22220983758_d6f0d32b21_bJetzt ist mir ein großartiges Escape Game / Serious Game in die digitalen Hände gefallen. Schon seit Jahren habe ich das Blog „A Playful Path“ abonniert. Es ist ein tolles Blog mit tausenden guten Ideen rund um die Themen „Spiele“ und „spielend lernen“ (inklusive der Methoden, die sinnvolle Debriefings unterstützen). Vor ein paar Wochen wurde auf dem Blog ein Room Escape Game veröffentlicht. Es heißt „Humanus“ und kommt aus dem Jahr 1973. Das „Spiel“ ist mit einer Gruppengröße von ca. 5 – 15 Teilnehmenden spielbar. Das Spiel läuft über eine einzige (digitale) Tonbandaufnahme – die ich besonders charmant finde, weil sie klingt und knackt wie die Dinger das in den 70er Jahren eben gemacht haben.

Das Szenario

Die Apokalypse hat stattgefunden. Eine kleine Gruppe Menschen hat sich in einen Luftschutzbunker gerettet. Der Bunker und das Leben darin, werden nun von einem Computer gesteuert (der Computer und seine Handlungsanleitungen sind Inhalt des Tonbands). Das Spiel dauert ca. 80 Minuten – ein anschließendes Debriefing ist dringend notwendig, wenn das Erlebnis zu Erfahrung werden soll. (Hier eine exzellente Auswahl von Debriefing und Evaluationsmethoden, die euch bei der Auswertung unterstützen können.)
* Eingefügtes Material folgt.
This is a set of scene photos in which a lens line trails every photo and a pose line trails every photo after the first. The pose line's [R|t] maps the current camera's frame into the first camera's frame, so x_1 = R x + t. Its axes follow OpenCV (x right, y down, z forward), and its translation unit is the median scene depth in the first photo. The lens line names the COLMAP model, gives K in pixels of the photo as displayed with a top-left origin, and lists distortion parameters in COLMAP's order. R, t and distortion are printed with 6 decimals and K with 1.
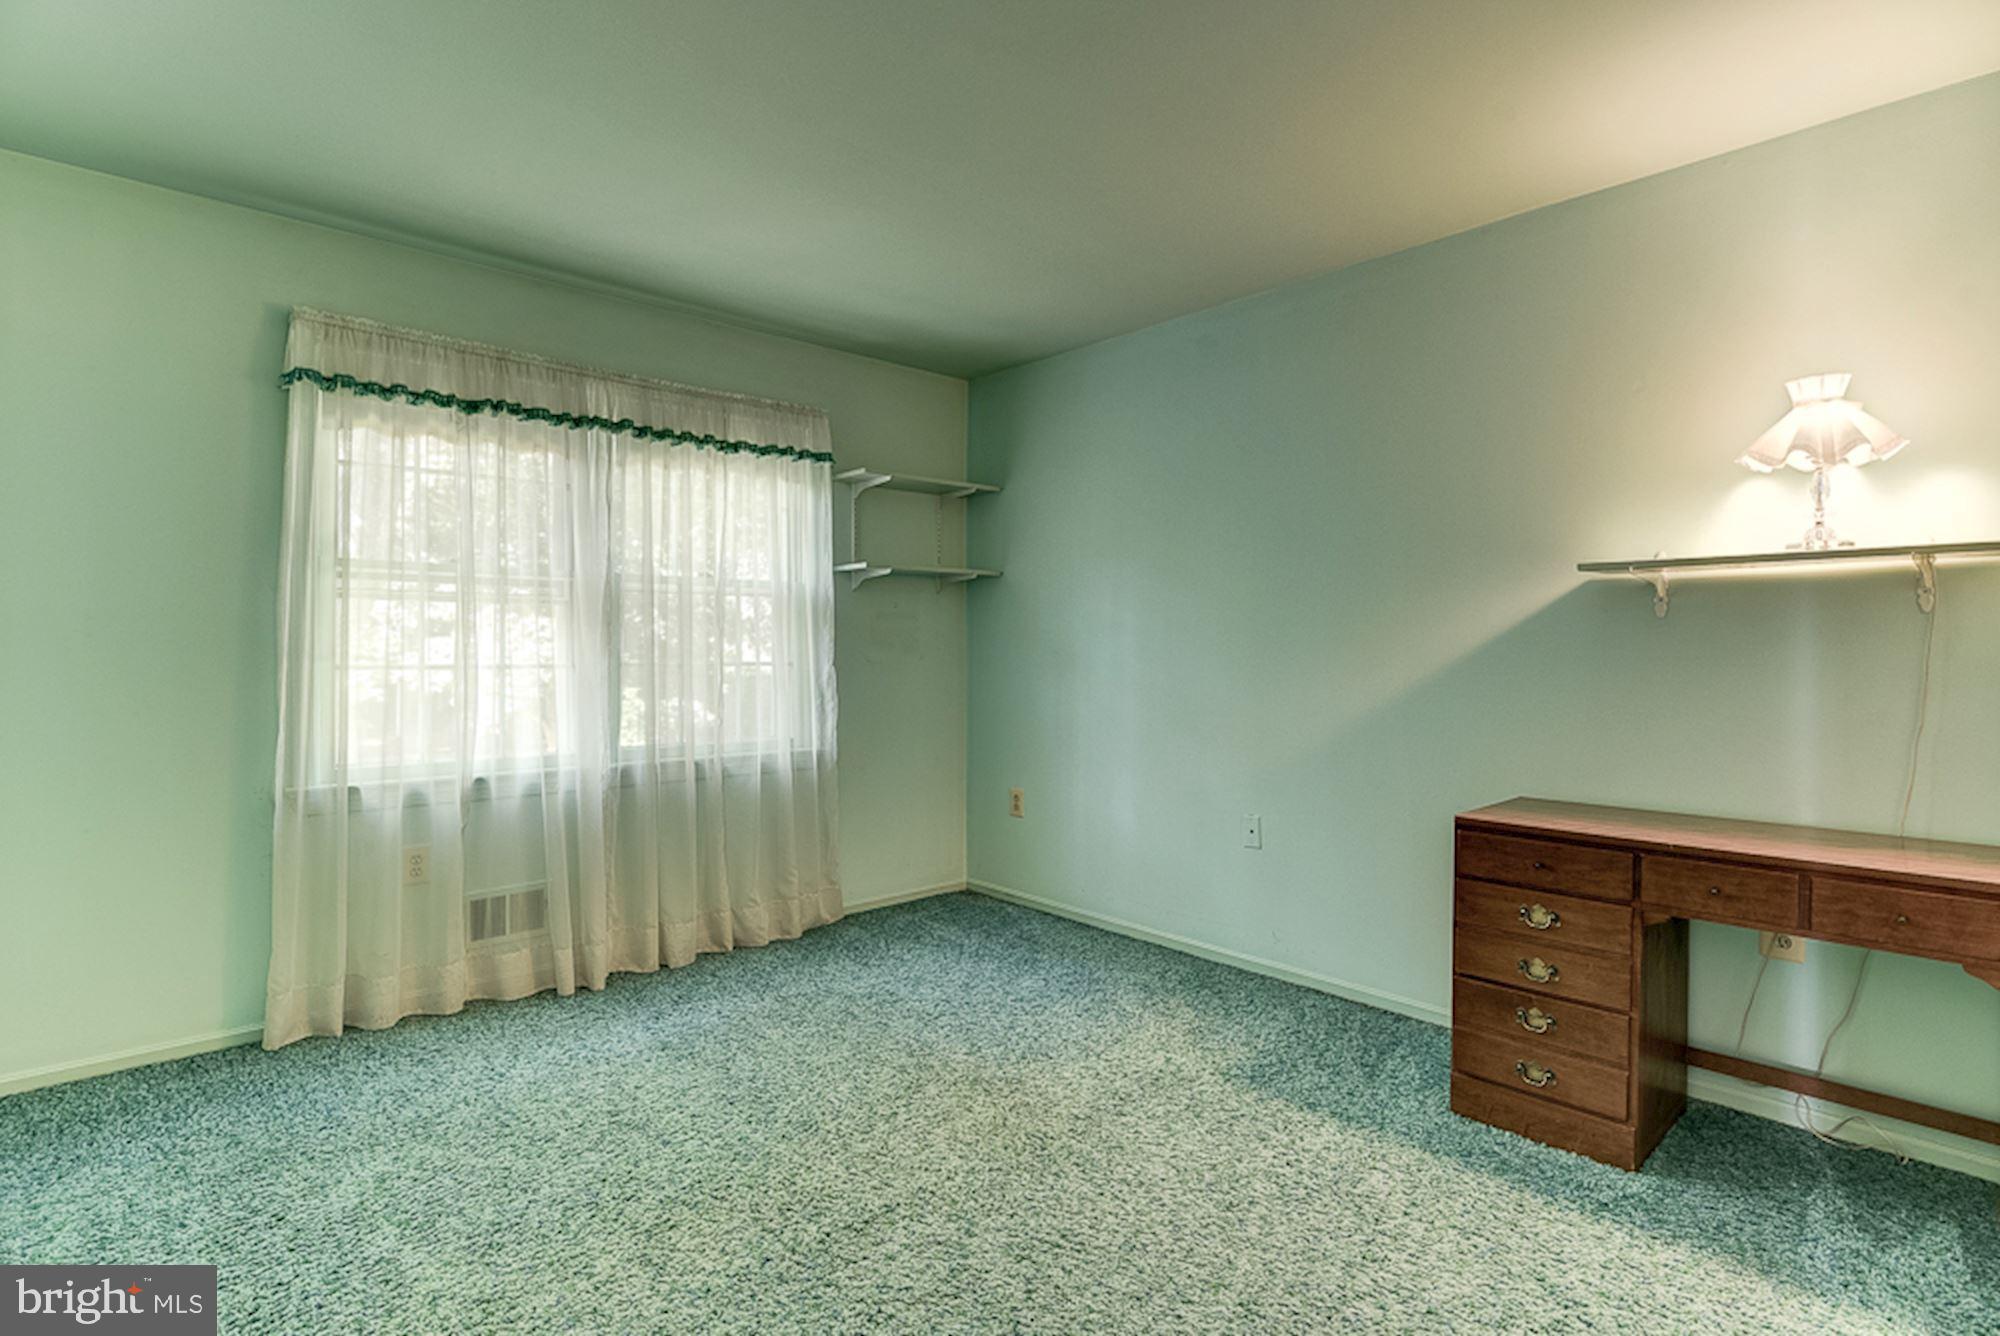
lens RADIAL K [[993.4, 0, 991.1], [0, 993.4, 656.1], [0, 0, 1]] dist [-0.002605, -0.000595]
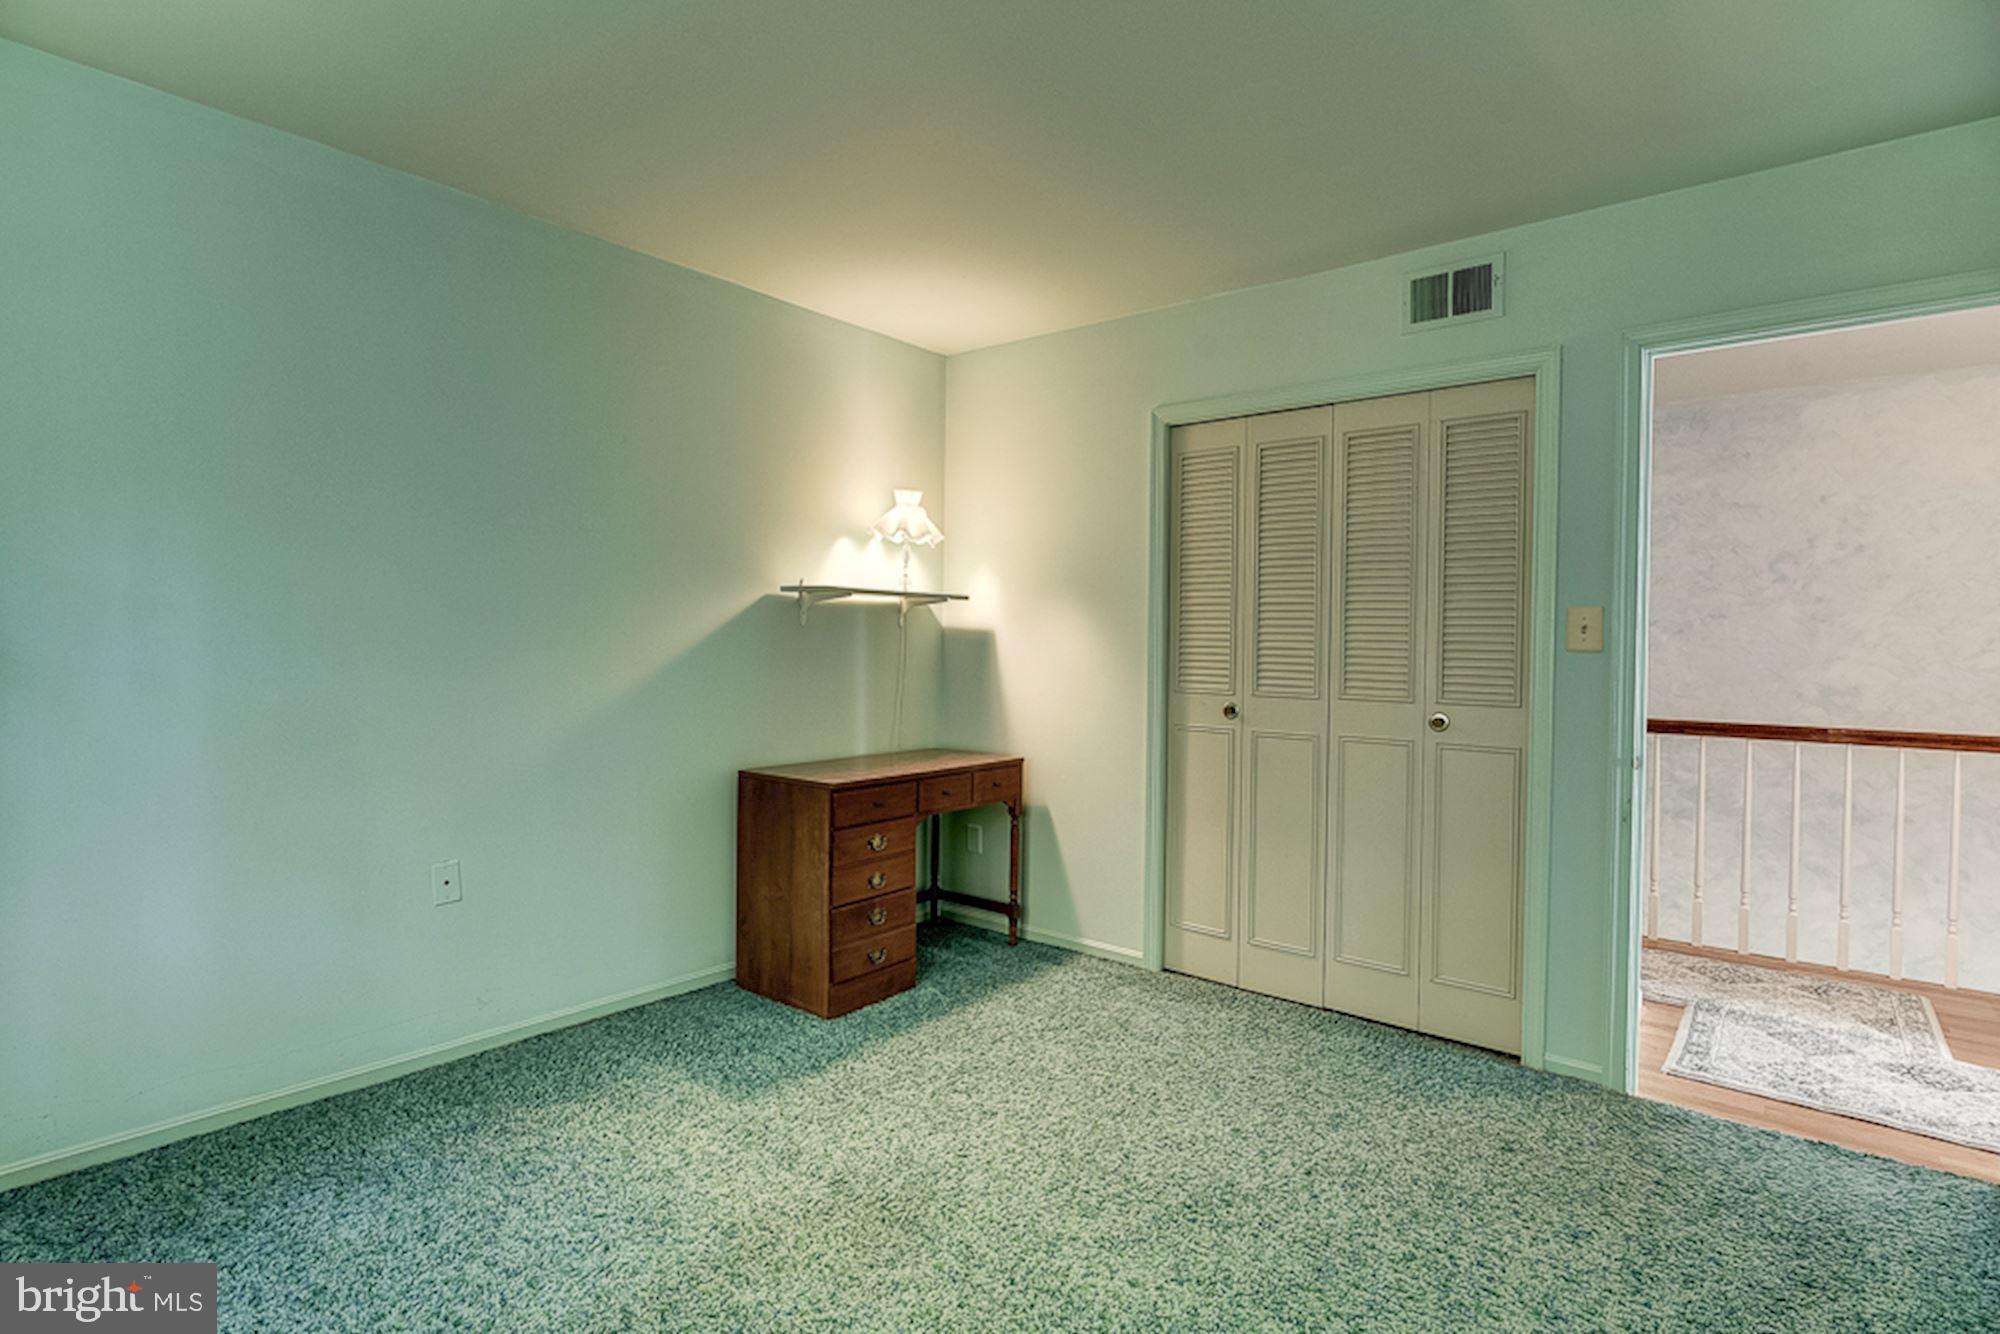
lens RADIAL K [[993.4, 0, 991.1], [0, 993.4, 655.1], [0, 0, 1]] dist [-0.002605, -0.000595]
pose [[-0.141926, -0.019077, 0.989693, -0.844356], [-0.004174, 0.999817, 0.018673, -0.026259], [-0.989868, -0.001480, -0.141980, 1.037996]]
Wir spielen das Spiel in einem alten Keller, den wir entsprechend eingerichtet haben. Spiele wie dieses, leben häufig von der Atmosphäre in der sie stattfinden. Macht euch einfach ein bis drei Gedanken zu dem Ort an dem ihr spielt und ihr werdet feststellen, dass die Ergebnisse immer besser bzw. anders werden.

Die Anleitung

Ich habe eine kleine Anleitung für Game Master ins Unreine getippt, um „Humanus“ wirklich spiel- und organisierbar zu machen. Hier kommt ihr zur Anleitung. Spiel und Anleitung sind in Englischer Sprache.

Der Einsatzbereich

Wir setzen dieses „Spiel“ in interkulturellen Kontexten ein, um Gruppen gemeinsam eine Situation bewältigen zu lassen und um Gruppendynamiken aufzubauen und zu erproben. In dem Spiel selbst sind Themen wie Demokratie, Fremdbestimmung, Technikhörigkeit, Menschlichkeit, Solidarität, Frieden, Kooperation etc. enthalten. Die Bögen, die sich in einer guten Evaluation schlagen lassen, können Teilnehmende in tiefe Lernprozesse führen. Die Anknüpfungspunkte in unsere Zeit hinein sind deutlich, weil die großen Themen sich eben nur selten ändern.

Ich würde sagen, dass „Humanus“ ab einem Alter von 15/16 seine ganzes Potential entfalten kann. In einem formalen Kontext kann dieses Spiel für Oberstufenschüler*innen großen Mehrwert liefern. Von inhaltlichen Einstiegen in dystopische Lektüren wie zB Brave New World, 1984, Slaughterhouse 5 oder als Sprachübungseinheit kann ich mir „Humanus“ sehr gut vorstellen.